I don't think any of us can fully appreciate the sheer volume of hard work you've put into the forum over the years. It's sad to hear that you're stepping down but you've earned a reet gud retirement. Many thanks for all you've done and all the events you were responsible for setting up. We were fortunate enough to attend quite a few. Ken extends a paw of encouragement and PLEASE keep writing the poetry, now you really have no excuse


----------



## eggyg (Jun 24, 2019)

Welcome to the rank of retiree, but sorry you won’t be “in charge” anymore. You’ll still be here ( I hope) to impart your wealth of knowledge and join in the craic. Good luck in whatever the future brings.


----------



## Matt Cycle (Jun 24, 2019)

Thanks for all you've done on the forum Alan.  Won't be the same without you in charge but enjoy your retirement.  Keep posting though as 'one of us'.


----------



## grovesy (Jun 24, 2019)

Sorry to hear you are giving up on the Admin. Hope to still see you posting.


----------



## Grannylorraine (Jun 24, 2019)

Thanks for everything you have done as admin on this forum.  I agree with the sentiments above, you have done a good job and it is a very supportive informative community.


----------



## Robin (Jun 24, 2019)

Enjoy retirement! Write some more poems! I’d like to add my thanks for all your hard work, and for sorting the occasional spats you’ve had to deal with (bet you won’t miss those). Look forward to seeing you posting as 'one of us'.


----------



## Pumper_Sue (Jun 24, 2019)

Thanks for all you have done Alan as Admin.


----------



## Pine Marten (Jun 24, 2019)

Seconding what all the others have said, you've been a wonderful support Alan, and it was lovely to meet you in person at a couple of London meets 

Welcome to the rank & file, and enjoy retirement!


----------



## Hazel (Jun 24, 2019)

Oh well, end of an era.     Like previous posts I am grateful for all help and support you have given me over the years. 
I wish you every heath and happiness Alan
Lots of love my friend


----------



## Northerner (Jun 24, 2019)

Thanks everyone  Whatever am I going to do with the next 40-odd years of my life?


----------



## mikeyB (Jun 24, 2019)

Aye, good innings, Alan. Thanks for all the hard work.

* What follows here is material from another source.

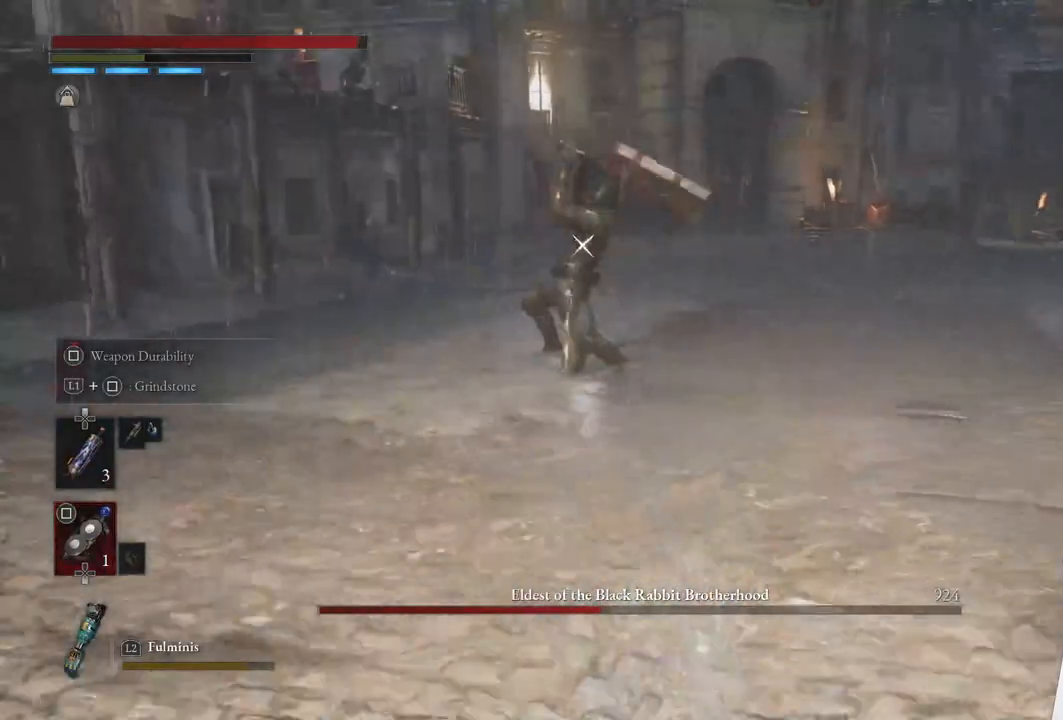
{"buttons": ["SQUARE"], "left_stick": "down", "right_stick": "center", "events": []}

You can spend the next 40-odd years becoming a grumpy old man. Well, a grumpier old man


----------



## Eddy Edson (Jun 24, 2019)

Northerner said:


> Thanks everyone  Whatever am I going to do with the next 40-odd years of my life?

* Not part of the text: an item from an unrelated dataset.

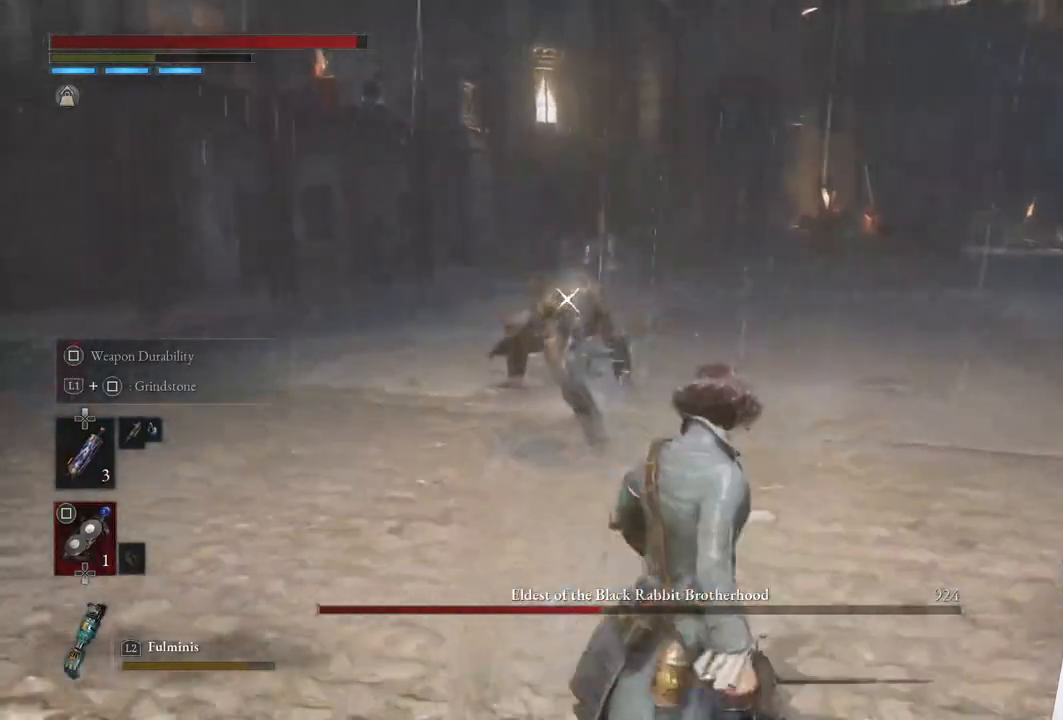
{"buttons": ["SQUARE"], "left_stick": "down", "right_stick": "center", "events": []}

You can lay down the burden of being a pleasant supportive fellow and flaunt your inner rat-bag


----------



## ukjohn (Jun 24, 2019)

*very sad news for the forum, but must say that I am not surprised. As the longest serving member being the first to join the group, I may have known Alan longer than most here and can honestly say he is one of the greatest and genuine guys I have ever met and we deemed ourselves as Brothers. We had many great times at the meets he set up on a regular basis, he is the one person that made this forum the success it is and beats all others. I just want to say thank you Alan for all your hard work and fairness over the years, your management will be missed. I've noticed over the past couple of years that more and more Diabetes UK staff have been showing up here as admin, which we never had in the early years of being set up, lets hope it's not the beginning of just ANOTHER Diabetic site.
Best wishes Alan and again thanks for all you have done not only for the forum but for me also.

John.*


----------



## SueEK (Jun 24, 2019)

I have only been a member since Jan but know when I see your name that there will always be good, kind, sensible advice. Thank you so much and enjoy your admin retirement. Many thanks xx


----------



## grainger (Jun 24, 2019)

Thank you so much for all you've done! I can only echo what others have said. 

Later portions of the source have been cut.